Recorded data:

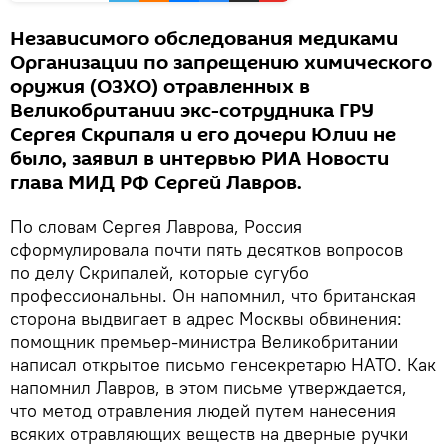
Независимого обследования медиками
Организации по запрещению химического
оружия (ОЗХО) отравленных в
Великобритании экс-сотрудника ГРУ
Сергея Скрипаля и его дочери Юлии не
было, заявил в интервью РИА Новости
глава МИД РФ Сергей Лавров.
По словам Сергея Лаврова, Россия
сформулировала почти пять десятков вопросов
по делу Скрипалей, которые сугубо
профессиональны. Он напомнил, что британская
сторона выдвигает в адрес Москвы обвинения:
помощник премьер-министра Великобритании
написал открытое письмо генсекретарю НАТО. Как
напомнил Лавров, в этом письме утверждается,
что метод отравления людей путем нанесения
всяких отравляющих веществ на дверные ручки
==
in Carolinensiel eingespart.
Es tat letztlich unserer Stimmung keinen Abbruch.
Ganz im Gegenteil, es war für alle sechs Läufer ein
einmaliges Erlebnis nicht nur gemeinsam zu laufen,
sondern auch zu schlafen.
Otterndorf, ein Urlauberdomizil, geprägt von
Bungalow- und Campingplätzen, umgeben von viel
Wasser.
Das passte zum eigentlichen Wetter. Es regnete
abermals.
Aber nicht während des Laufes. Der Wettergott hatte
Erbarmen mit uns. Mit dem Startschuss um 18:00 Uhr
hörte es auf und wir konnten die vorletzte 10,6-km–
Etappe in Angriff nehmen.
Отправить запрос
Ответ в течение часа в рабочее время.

### Task goal
Please give the stretch of lines from the one containing "Независимого обследования медиками" through the one containing "профессиональны. Он напомнил, что британская" as a Markdown table with the columns "No." and "Line". Leave out any blank lines.

### Result below
| No. | Line |
|---|---|
| 1 | Независимого обследования медиками |
| 2 | Организации по запрещению химического |
| 3 | оружия (ОЗХО) отравленных в |
| 4 | Великобритании экс-сотрудника ГРУ |
| 5 | Сергея Скрипаля и его дочери Юлии не |
| 6 | было, заявил в интервью РИА Новости |
| 7 | глава МИД РФ Сергей Лавров. |
| 8 | По словам Сергея Лаврова, Россия |
| 9 | сформулировала почти пять десятков вопросов |
| 10 | по делу Скрипалей, которые сугубо |
| 11 | профессиональны. Он напомнил, что британская |